Game of Thrones: Stormborn

Gore, sex, set up, serve up in any order and pretend it’s still innovative. The Game of Thrones formula that I’ve found wearing a little bit thin in recent seasons, and Stormborn seemed to just be another episode of that. I know that there’s something to be said for tuning into a show and knowing what you’ll get, but wasn’t the whole point of GoT that the story was new and exciting? It feels almost like the story’s been coasting since the Red Wedding, which was over three seasons ago now. Honestly, what do we feel like we’ve seen achieved in that time? Sure, Jeoffrey died, and the white walkers finally showed up again (for all of two minutes), but it’s not really felt as dynamic as those early seasons. The problem may be with the source material, which also drags heavily at the same period (looking at you A Feast For Crows). Though this series has stepped it up in a couple of minor areas, including some fantastic shot transitions, it’s failing so far to capture the old magic that the earlier seasons enjoyed.

In this episode Arya really personifies the whole issue I have with the series, she’s going one way, so close to getting to King’s Landing and murdering Cersei; all of a sudden she’s going the other way, so she gets absolutely nothing done. There’s a kind of nice moment where she comes across her direwolf Nymeria for the first time in years and offers to take her to Winterfell but the wolf refuses, it’s a cool bit of subtle symbolism that annoyingly makes everything she’s done this episode pointless. I hope the next time we see her she’s at least in King’s Landing, or Winterfell, which would invalidate her epiphany there and not surprise me in the least at this point."I've spent the last 5 years running away from character development"

Elsewhere in the Seven Kingdoms, Jon and Sansa continue to have meetings in that one room, and Littlefinger continues to prove he’s actually really really bad at politics when he’s not dealing with someone who’s refusing to play, his only successes have really been betraying Ned when Ned wasn’t paying attention and pushing a woman with mental health issues through a trapdoor.
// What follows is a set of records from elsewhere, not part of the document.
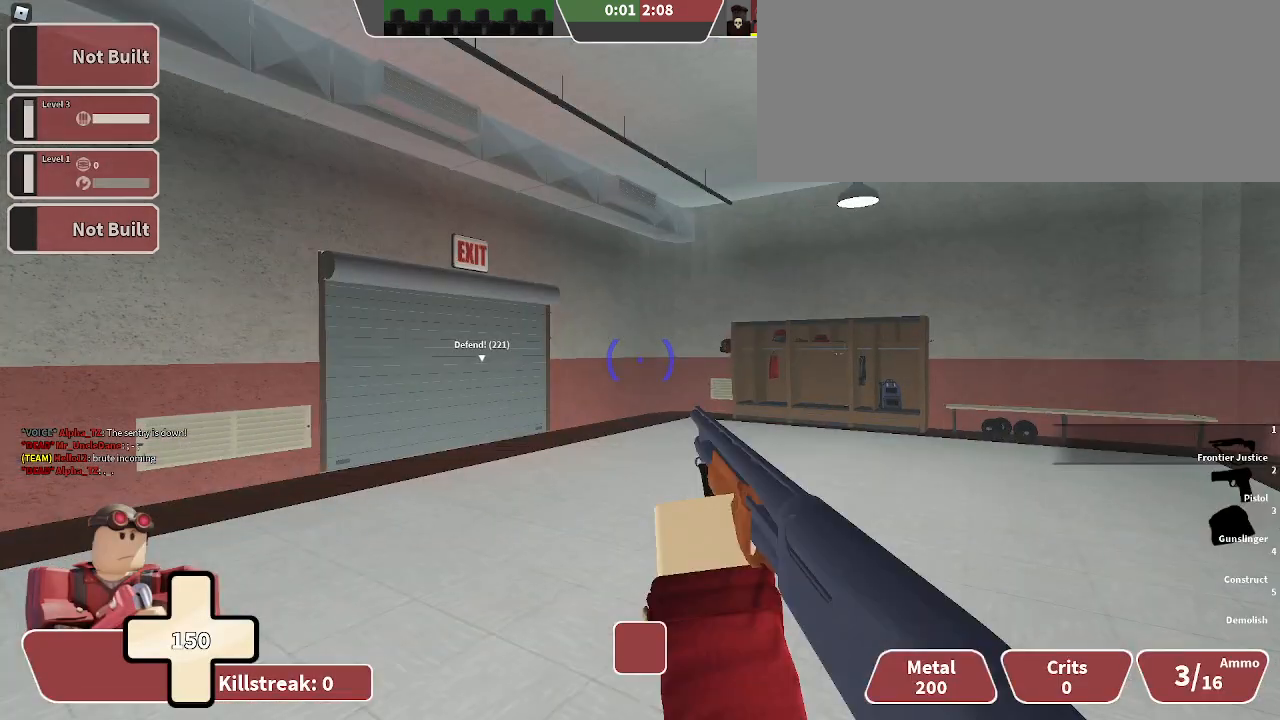
{"keys": [], "events": [[367, "w", "up"]]}
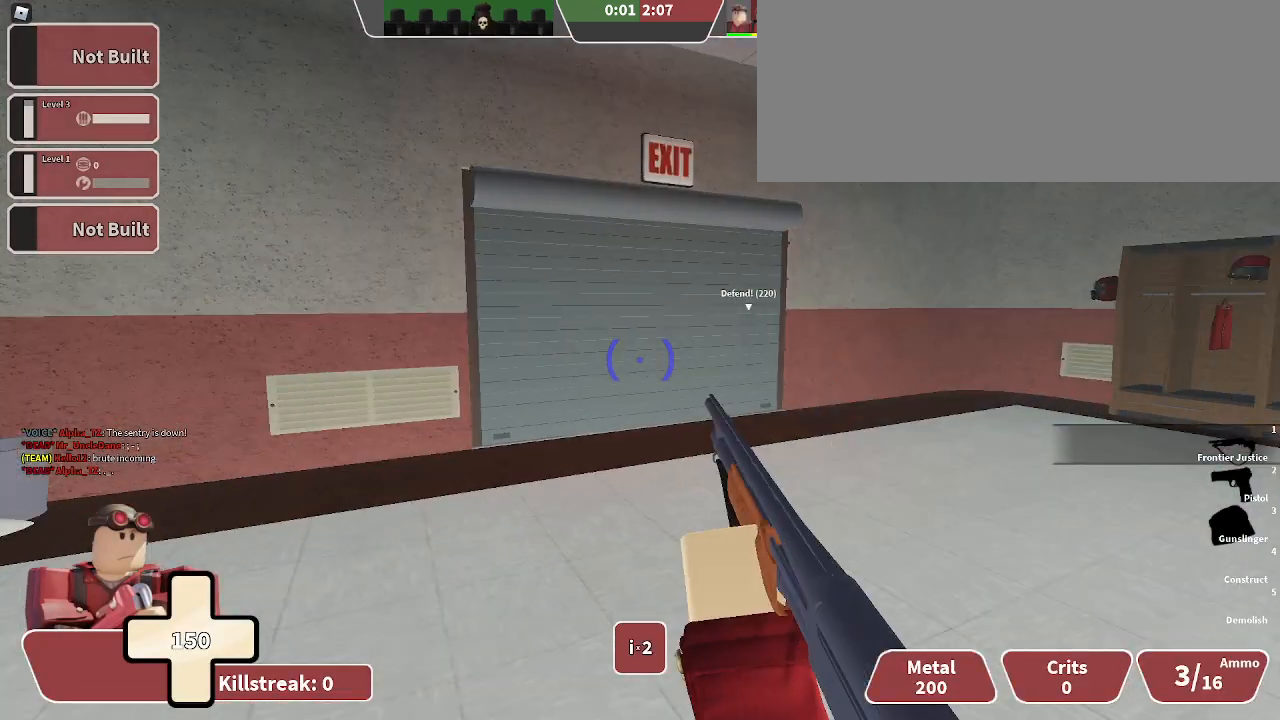
{"keys": ["w"], "events": [[67, "w", "down"], [267, "2", "down"], [367, "2", "up"]]}
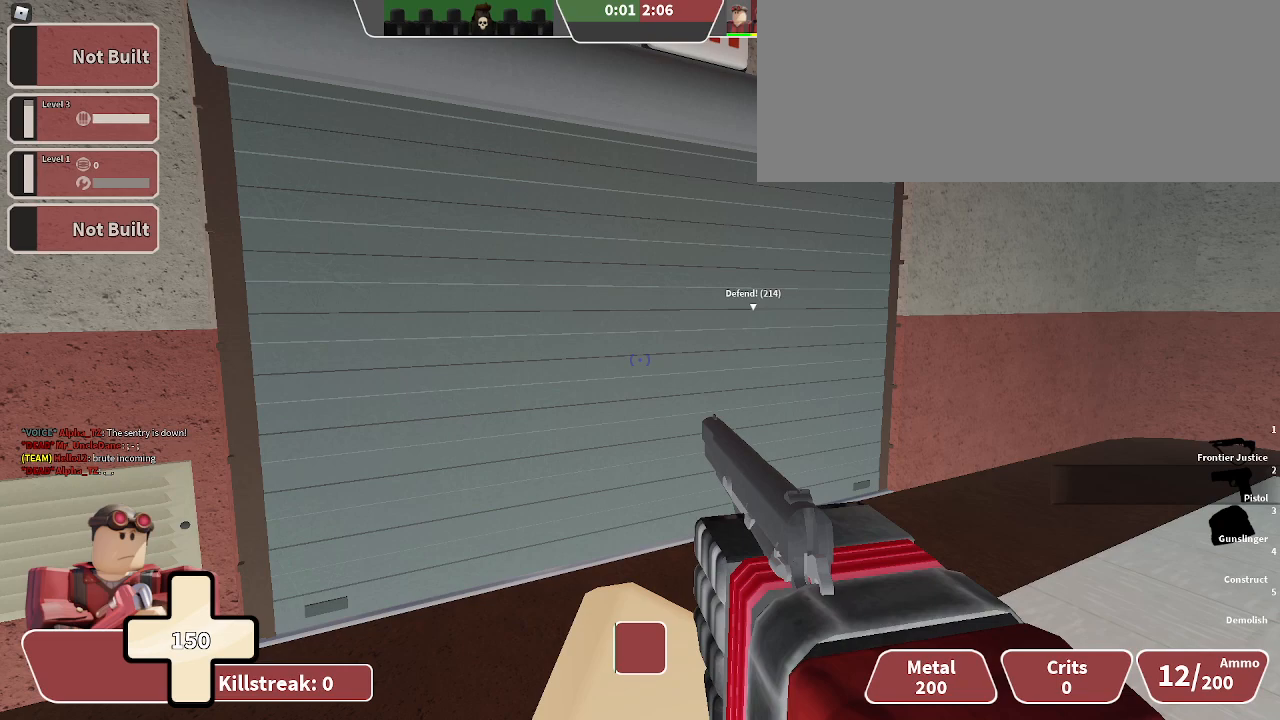
{"keys": ["w"], "events": []}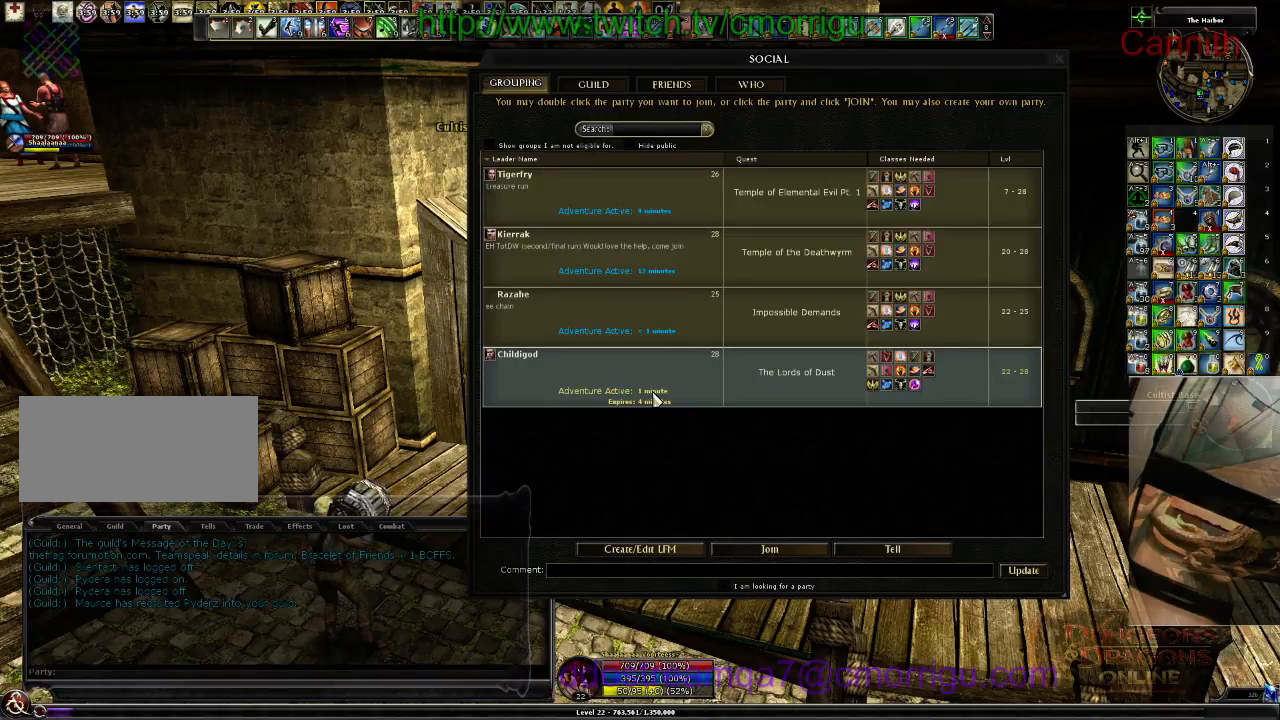
Gameplay with keyboard; each line is a JSON object with the keys held at the frame after it. "events" lists presses ("down") and releases ("up") of ".", "/", "0", "1", "2", "3", "4", "5", "6", "7", "8", "9", "a", "b", "backslash", "backspace", "c", "caps_lock", "comma", "ctrl_l", "ctrl_r", "d", "e", "equals", "escape", "f", "f1", "f10", "f11", "f12", "f2", "f3", "f4", "f5", "f6", "f7", "f8", "f9", "g", "h", "i", "j", "k", "l", "lbracket", "m", "minus", "n", "o", "p", "q", "quote", "r", "rbracket", "return", "s", "semicolon", "shift_l", "shift_r", "space", "t", "tab", "tilde", "u", "v", "w", "x", "y" and "z" between this image and that frame as [ms after this image, input, new state], when the widget could be followed in between. No other keys are recorded. Mouse input is not recorded.
{"keys": ["s"], "events": [[267, "s", "down"]]}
Approaching Jon in the Stark family crypt; reminding him his adoptive mother hated him; basically saying “I want to bang your little sister because she reminds me of her mum”; truly, he’s a suave master of court intrigue.

Speaking of which, Varys and Daenerys have a bit of a falling out this week. To be fair to Daenerys, he did try to have her killed, and betray at least the mad king and Robert (also probably Joffrey and Tommen); he’s not exactly got the best record for ‘loyal servant’. This exchange ends on another flip-flop, starting with Daenerys practically ready to execute Varys and ending with her trusting him completely again because he ‘works for the people’ it feels more like an excuse to set Daenerys up as a benevolent ruler who deserves to rule because she wants to be told she’s wrong sometimes than anything of actual value. I understand she’s the inevitable victor here, what with the big scaley nukes she has, but really that’s kind of a problem for me, setting her and Jon Snow up as ‘fair and benevolent rulers’ through these kinds of exchanges (and Jon gets his own this episode too) only makes them feel bland, they’re not actually doing anything, but they’re supposed to be the heroes and are set up to prove it in *whichever council chambers* by talking to *antagonistic member of council*.

game-of-thrones-season-7-promo-photo
“If I insist I’m a good ruler long enough they’ll HAVE to believe me”

Finally for this episode, we’re treated to the first of the fights we were promised for this season. Set on a boat, with dizzying cinematography to highlight how chaotic it is, and lit by torchlight this fight is a stark contrast to the Battle of the Bastards last season. Where Battle of the Bastards was chaotic and claustrophobic, this just feels cluttered and at times disjointed. Euron Greyjoy has replaced Ramsey Bolton as the token ‘crazy and evil’ character, and he joyfully cackles his way through the fight, with his special tentacle axe (that does look really cool to be fair); culminating in yet another step back from character development by Theon, the fight largely left me cold, though there was a moment I thought was about to transition into another goddamn rape scene and I was gratified to find didn’t. Theon really doesn’t have any other course of action to the one he chose, but still, in a series where no one’s character has had any lasting change, except the ones who died, it grates on me to see it happen to every character.